▶ **PROBLEM REQUIREMENTS**
State how many of the lines below contain the string "italiana", and give only that number. Case counts.

▶ **PROVIDED ENTRIES**
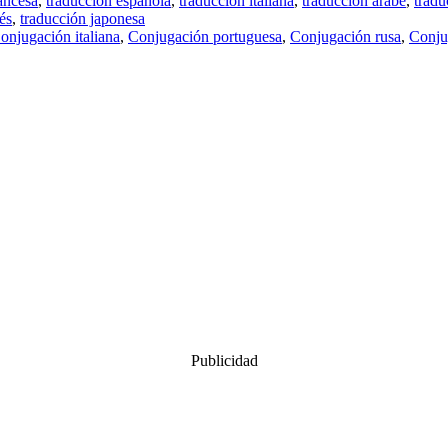
ancesa
,
traducción española
,
traducción italiana
,
traducción árabe
,
tradu
és
,
traducción japonesa
onjugación italiana
,
Conjugación portuguesa
,
Conjugación rusa
,
Conju
Publicidad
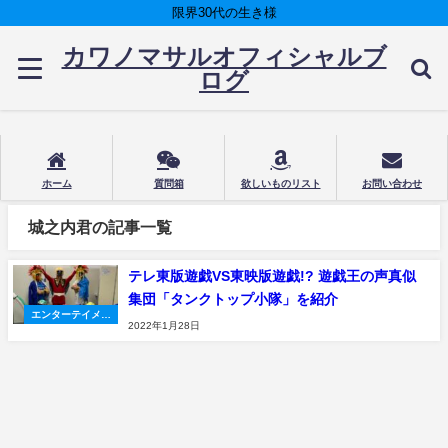
限界30代の生き様
カワノマサルオフィシャルブ
ログ
ホーム
質問箱
欲しいものリスト
お問い合わせ
城之内君の記事一覧
テレ東版遊戯VS東映版遊戯!? 遊戯王の声真似
集団「タンクトップ小隊」を紹介
エンターテイメン
2022年1月28日
ト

▶ **COMPLETED EXERCISE**
2